Muriel Grimaldi :
contribution au débat qui a suivi son propre exposé
Monde et environnement
Je remercie Yvette Veyret de sa synthèse si éclairante sur le problème de la temporalité et, en particulier
- sur le hiatus entre les temps longs de la planète et le temps finalement si bref des sociétés humaines
- sur cette difficulté à infléchir le court terme de la décision économico politique vers la vision à moyen et à long terme qui permettrait de préserver l’avenir
Les défauts de mon exposé tiennent pour l’essentiel au choix que j’ai fait d’éclairer les intrications des multiples systèmes qui constituent la machinerie climatique.
Schématiquement,
- s’il y a lieu de craindre les effets des GES, c’est aussi parce que la paléoclimatologie nous enseigne qu’il n’y aurait pas eu de glaciations… sans les cyanobactéries.

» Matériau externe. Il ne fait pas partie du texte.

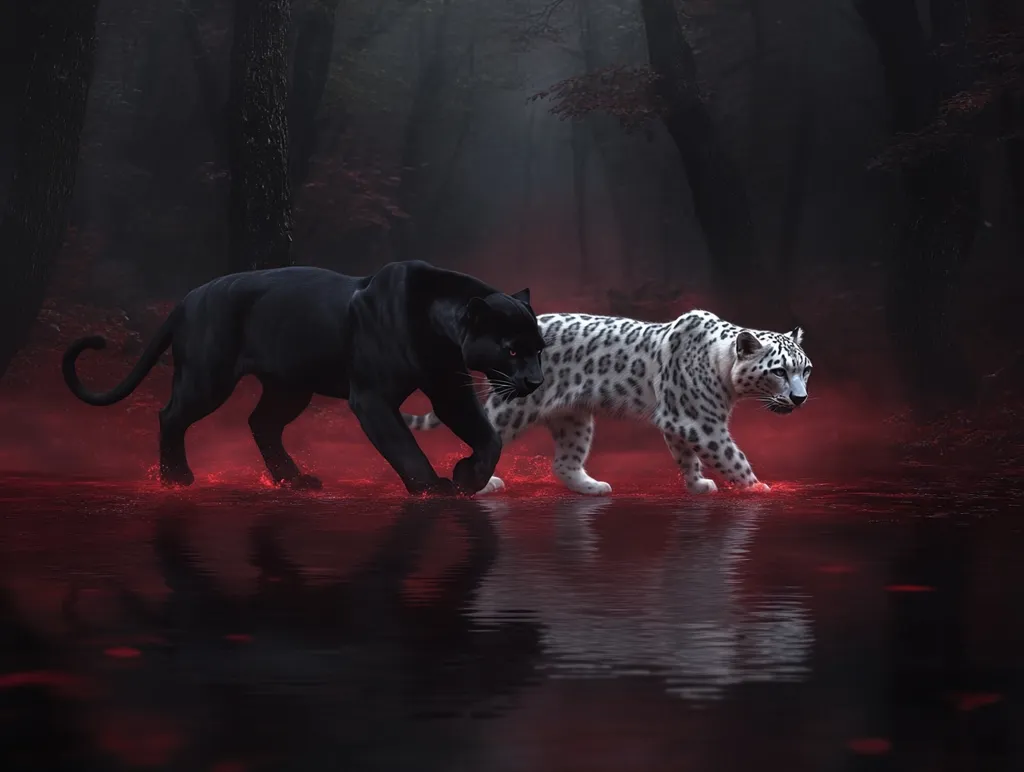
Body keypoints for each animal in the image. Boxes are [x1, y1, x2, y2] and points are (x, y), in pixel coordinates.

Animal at [402, 309, 812, 496]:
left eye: (805, 369)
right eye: (779, 371)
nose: (800, 398)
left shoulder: (681, 421)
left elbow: (687, 456)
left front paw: (697, 484)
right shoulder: (700, 422)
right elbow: (731, 455)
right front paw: (757, 488)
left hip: (574, 419)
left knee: (564, 462)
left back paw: (594, 487)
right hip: (513, 409)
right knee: (485, 437)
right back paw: (483, 484)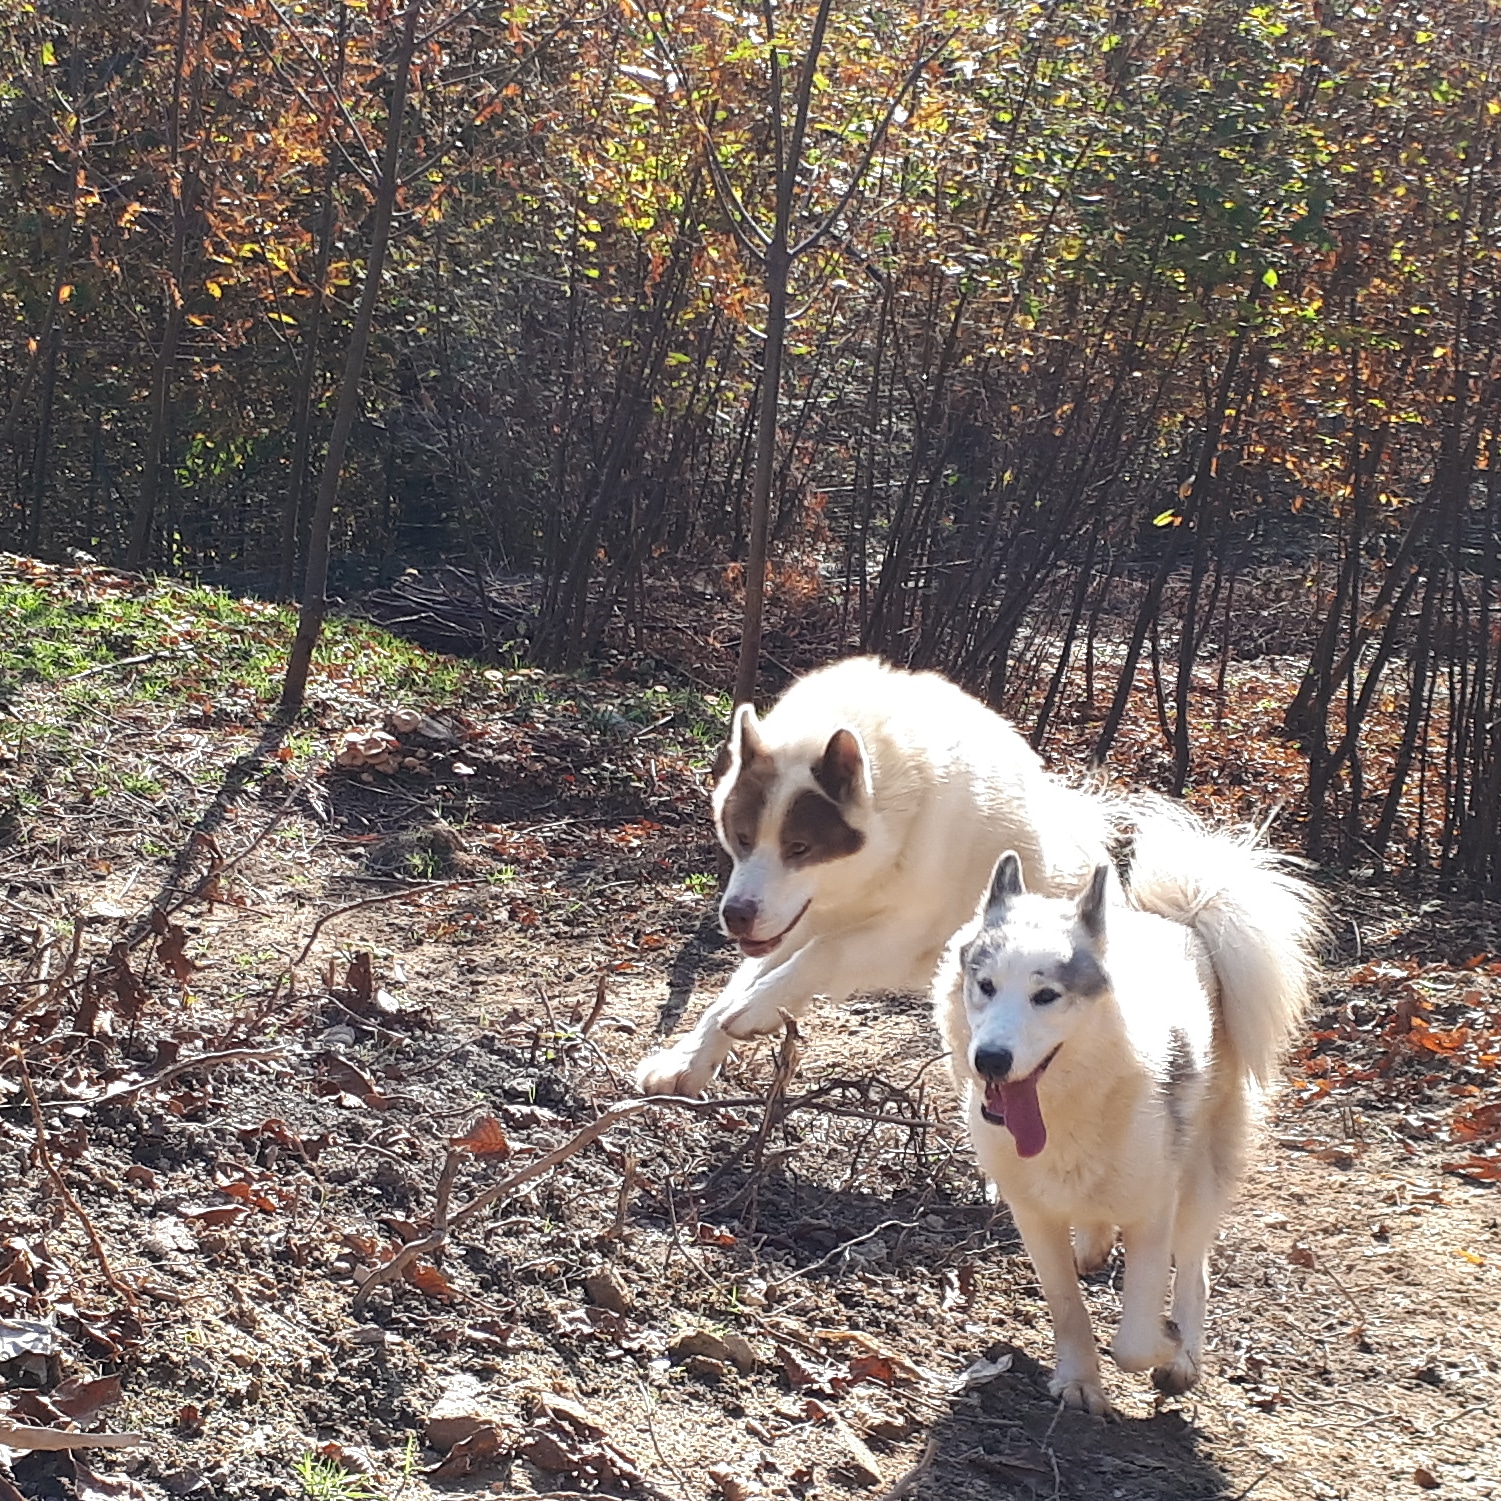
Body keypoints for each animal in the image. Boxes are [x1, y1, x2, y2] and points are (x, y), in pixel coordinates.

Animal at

- si la fonte d’un glacier continental peut favoriser une éruption volcanique dont on sait de mémoire récente qu’elle a perturbé durablement transports et communications, alors on conçoit que la fonte des cathrates d’hydrate de méthane en Arctique puisse constituer une véritable « bombe climatique ».
C’est sans doute contestable et pourtant il faut bien en passer par là si l’on veut rompre – et la synthèse d’Yvette Veyret en porte témoignage – avec ce clivage essentialiste entre forçages naturels et forçages anthropiques, les premiers étant supposés inévitables et les seconds, aisément révisables.
Merci aussi à Jean-Michel Muglioni pour ses remarques qui appelleraient à elles seules un second exposé…
Brièvement,
- sur l’usage indu que j’aurais fait des probabilités, je me suis mal exprimée. Replaçons les choses dans leur contexte. Vincent Courtillot, éminent représentant des climato- sceptiques, adresse finalement au GIEC un seul reproche majeur : avoir prétendu que la probabilité d’un réchauffement anthropogénique serait de 90/100 alors que, selon lui, elle ne serait que de 50/100.
Sachant qu’un changement climatique anthropogénique, parce qu’il se produira à un rythme exceptionnellement rapide, ne pourra pas ne pas avoir d’effets catastrophiques, j’ai demandé si nous accepterions de monter dans un avion ayant une probabilité de 50/100 – soit effectivement une chance sur deux – d’avoir un accident. Comme nous sommes effectivement embarqués sur le vaisseau Terre et que, dans l’hypothèse la plus optimiste, il y a une chance sur deux d’entrer dans la déstabilisation climatique globale, il est temps de sortir de cette polémique stérile et de porter l’effort de réflexion sur ce qu’il convient de faire.
- S’agissant de la théorie du chaos, deux remarques :
1° Je ne remets évidemment pas en cause le principe de causalité mais le causalisme, c’est-à-dire le double postulat de l’unicité de la cause et de la proportionnalité de l’effet à la cause.
2° Il ne me paraît pas que la théorie du chaos soit exclusivement mathématique. Sans revenir sur la question des jugements synthétiques a priori, si nous admettons que les sciences naturelles sont les sciences du réel, que les sciences physiques sont celles du possible, celui-ci incluant celui-là, et qu’enfin les sciences mathématiques sont celles du concevable, lui-même incluant le possible, il me semble qu’il n’y a pas lieu d’établir un tel clivage entre physique et mathématiques. C’est cette double inclusion qui me paraît rendre compte, par exemple, de ce que la théorie des groupes se soit révélée pertinente pour appréhender l’évolution de certains amas stellaires.
Ceci dit, la théorie du chaos rend compte de l’évolution erratique de certains systèmes dynamiques réels qui présentent toujours les deux caractères typiques :
- sensibilité aux conditions initiales
- existence de rétroactions
Au demeurant Ilya Prigogine utilise bien l’expression « systèmes chaotiques » pour qualifier des systèmes physiques et nous invite expressément à modifier notre vision du réel.
Mais ce dernier point réclamerait à lui seul une réflexion approfondie.